Llama 3.2 vision models don't seem that great if they have to compare them to Claude 3 Haiku or GPT4o-mini. For an open alternative I would use Qwen-2-72B model, it's smaller than the 90B and seems to perform quite better. Also Qwen2-VL-7B as an alternative to Llama-3.2-11B, smaller, better in visual benchmarks and also Apache 2.0.
1. Ignore the benchmarks. I've been A/Bing 11B today with Molmo 72B [1], which itself has an ELO neck-and-neck with GPT4o, and it's even. Because everyone in open source tends to train on validation benchmarks, you really can not trust them.
2. The method of tokenization/adapter is novel and uses many fewer tokens than all comparable CLIP/SigLIP-adapter models, making it _much_ faster. Attention is O(n^2) on memory/compute per sequence length.
It’s not just open source that trains on the validation set. The big labs have already forgotten more about gaming MMLU down to the decimal than the open source community ever knew. Every once in a while they get sloppy and Claude does a faux pas with a BIGBENCH canary string or some other embarrassing little admission of dishonesty like that.
A big lab gets exactly the score on any public eval that they want to. They have their own holdouts for actual ML work, and they’re some of the most closely guarded IP artifacts, far more valuable than a snapshot of weights.
What interface do you use for a locally-run Qwen2-VL-7B? Inspired by Simon Willison's research[1], I have tried it out on Hugging Face[2]. Its handwriting recognition seems fantastic, but I haven't figured out how to run it locally yet.
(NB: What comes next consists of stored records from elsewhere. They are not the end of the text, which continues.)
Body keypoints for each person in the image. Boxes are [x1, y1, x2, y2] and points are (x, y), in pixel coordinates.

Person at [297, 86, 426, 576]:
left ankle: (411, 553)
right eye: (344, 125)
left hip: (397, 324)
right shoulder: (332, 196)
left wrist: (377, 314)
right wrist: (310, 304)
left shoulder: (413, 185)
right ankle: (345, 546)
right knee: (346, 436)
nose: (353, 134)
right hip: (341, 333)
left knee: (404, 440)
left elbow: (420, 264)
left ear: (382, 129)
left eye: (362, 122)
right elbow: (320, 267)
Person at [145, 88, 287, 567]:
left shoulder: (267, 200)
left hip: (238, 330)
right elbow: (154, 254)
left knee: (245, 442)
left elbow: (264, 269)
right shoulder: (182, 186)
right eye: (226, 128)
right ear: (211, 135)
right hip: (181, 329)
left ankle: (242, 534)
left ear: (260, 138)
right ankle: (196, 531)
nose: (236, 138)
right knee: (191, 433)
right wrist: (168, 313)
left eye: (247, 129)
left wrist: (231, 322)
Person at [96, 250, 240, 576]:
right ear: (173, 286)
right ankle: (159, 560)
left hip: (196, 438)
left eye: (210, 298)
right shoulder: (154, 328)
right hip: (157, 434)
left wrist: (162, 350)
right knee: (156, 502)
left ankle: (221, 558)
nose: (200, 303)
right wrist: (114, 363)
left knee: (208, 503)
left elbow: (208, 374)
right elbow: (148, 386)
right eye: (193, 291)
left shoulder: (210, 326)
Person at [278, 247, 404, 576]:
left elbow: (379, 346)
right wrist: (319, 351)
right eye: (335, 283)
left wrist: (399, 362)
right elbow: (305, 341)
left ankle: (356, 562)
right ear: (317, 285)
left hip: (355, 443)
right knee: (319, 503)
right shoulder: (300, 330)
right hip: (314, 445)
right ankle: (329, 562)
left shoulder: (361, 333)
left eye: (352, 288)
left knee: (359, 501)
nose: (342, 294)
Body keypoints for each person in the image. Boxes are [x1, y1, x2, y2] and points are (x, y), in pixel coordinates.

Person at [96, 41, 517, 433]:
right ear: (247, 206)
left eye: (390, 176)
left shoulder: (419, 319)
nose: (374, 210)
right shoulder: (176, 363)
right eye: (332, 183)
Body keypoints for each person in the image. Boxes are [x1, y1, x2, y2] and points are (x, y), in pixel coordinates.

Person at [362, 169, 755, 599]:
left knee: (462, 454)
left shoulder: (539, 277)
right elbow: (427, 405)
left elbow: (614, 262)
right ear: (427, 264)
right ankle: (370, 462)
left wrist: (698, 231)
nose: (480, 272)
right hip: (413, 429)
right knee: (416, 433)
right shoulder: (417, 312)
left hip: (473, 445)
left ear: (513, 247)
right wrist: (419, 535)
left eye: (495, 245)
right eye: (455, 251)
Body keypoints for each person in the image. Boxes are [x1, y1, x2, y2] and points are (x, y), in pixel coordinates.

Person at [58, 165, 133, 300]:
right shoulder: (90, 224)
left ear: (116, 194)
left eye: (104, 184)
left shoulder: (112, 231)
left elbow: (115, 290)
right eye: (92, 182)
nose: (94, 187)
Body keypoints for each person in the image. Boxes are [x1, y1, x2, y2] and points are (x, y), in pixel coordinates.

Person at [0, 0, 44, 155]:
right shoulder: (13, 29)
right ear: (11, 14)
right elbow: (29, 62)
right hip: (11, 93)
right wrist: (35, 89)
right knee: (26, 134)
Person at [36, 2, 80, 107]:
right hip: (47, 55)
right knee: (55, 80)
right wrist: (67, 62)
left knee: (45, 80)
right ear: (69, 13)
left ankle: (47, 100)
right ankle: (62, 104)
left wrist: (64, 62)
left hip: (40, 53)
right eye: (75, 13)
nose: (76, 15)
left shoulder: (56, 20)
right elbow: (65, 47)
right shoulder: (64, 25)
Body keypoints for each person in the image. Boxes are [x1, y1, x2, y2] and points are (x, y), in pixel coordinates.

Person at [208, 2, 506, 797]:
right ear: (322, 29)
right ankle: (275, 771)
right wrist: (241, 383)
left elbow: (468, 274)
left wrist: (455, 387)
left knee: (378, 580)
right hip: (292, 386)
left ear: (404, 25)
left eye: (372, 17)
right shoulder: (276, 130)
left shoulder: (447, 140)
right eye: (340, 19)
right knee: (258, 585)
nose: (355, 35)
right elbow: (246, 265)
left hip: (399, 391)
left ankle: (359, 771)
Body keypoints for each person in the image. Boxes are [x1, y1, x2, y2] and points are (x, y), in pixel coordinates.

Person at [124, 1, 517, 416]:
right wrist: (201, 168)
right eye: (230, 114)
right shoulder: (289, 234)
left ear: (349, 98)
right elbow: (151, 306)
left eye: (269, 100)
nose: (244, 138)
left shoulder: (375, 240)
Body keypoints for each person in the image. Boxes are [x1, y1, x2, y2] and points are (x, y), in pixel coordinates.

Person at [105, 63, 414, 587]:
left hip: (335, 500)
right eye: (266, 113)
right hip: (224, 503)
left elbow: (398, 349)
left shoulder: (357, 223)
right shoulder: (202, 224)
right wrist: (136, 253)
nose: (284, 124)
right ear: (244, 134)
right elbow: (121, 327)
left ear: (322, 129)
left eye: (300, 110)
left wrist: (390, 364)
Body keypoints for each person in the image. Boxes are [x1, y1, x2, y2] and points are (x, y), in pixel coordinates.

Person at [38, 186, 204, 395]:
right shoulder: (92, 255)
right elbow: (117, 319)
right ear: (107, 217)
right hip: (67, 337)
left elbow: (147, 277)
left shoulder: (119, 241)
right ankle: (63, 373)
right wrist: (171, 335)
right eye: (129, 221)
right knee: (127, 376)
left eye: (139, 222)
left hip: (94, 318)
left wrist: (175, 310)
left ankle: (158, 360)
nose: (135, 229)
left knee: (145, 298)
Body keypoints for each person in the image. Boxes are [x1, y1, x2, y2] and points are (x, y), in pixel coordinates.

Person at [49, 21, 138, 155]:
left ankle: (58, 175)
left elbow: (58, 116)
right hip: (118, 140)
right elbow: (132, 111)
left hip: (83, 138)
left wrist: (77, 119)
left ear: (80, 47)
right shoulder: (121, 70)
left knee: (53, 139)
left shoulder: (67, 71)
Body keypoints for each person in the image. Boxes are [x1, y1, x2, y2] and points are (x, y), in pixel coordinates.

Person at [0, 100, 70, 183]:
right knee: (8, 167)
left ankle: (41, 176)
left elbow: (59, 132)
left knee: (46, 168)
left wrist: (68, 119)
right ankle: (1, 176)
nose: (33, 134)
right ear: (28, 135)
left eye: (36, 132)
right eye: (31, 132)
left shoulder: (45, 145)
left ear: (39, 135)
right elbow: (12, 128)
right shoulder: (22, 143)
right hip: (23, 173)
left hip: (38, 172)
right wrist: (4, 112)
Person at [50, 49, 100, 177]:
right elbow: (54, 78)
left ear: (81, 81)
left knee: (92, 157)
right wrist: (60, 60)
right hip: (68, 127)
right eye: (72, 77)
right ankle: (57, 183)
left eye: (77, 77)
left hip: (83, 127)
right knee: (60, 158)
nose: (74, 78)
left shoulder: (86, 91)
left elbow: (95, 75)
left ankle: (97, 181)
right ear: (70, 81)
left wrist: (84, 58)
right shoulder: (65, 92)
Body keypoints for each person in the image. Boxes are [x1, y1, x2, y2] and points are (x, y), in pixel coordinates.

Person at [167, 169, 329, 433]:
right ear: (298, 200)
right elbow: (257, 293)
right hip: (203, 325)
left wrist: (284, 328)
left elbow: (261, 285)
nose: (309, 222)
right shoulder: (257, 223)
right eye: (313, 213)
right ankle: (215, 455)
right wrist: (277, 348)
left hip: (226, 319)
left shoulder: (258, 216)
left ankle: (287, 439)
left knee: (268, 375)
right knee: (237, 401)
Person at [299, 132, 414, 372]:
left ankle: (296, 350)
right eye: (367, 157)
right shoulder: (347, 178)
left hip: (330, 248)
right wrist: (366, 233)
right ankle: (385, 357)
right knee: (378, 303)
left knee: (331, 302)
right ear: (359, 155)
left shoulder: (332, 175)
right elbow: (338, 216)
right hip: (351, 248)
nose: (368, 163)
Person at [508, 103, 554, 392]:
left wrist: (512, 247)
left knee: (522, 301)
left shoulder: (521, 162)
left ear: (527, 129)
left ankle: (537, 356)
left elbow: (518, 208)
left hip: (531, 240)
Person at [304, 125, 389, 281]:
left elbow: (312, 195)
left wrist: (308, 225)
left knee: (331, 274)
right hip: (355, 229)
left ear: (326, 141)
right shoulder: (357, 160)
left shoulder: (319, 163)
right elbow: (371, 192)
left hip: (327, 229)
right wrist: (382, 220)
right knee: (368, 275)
Should the line "p.o. 5rd w/ new W5 533" say "p.o. 3rd w/ new WW 5W .533R"?
What does p.o. stand for? I can't make out the first letter. It looks more like the f, but the nodge on the upper left only fits the p. All the other p's look very different though.
Yeah. If you realize that a large part of the llm's 'ocr' is guessing due to context (token prediction) and not actually recognizing the characters exactly, you can see that it is indeed pretty impressive because the log it is reading uses pretty unique terminology that it couldn't know from training.
I'd say as an llm it should know this kind of stuff from training, contrary to me, for whom this is out of domain data. Anyhow I don't think the AI did a great job on that line. Would require better performance for it to be useful for me. I think larger models might actually be better at this than I am, which would be very useful.
Be aware that a lot of this also has to do with prompting and sampler settings. For instance changing the prompt from 'write the text on the image verbatim' to something like 'this is an electronics repair log using shorthand...' and being specific about it will give the LLM context in which to make decisions about characters and words.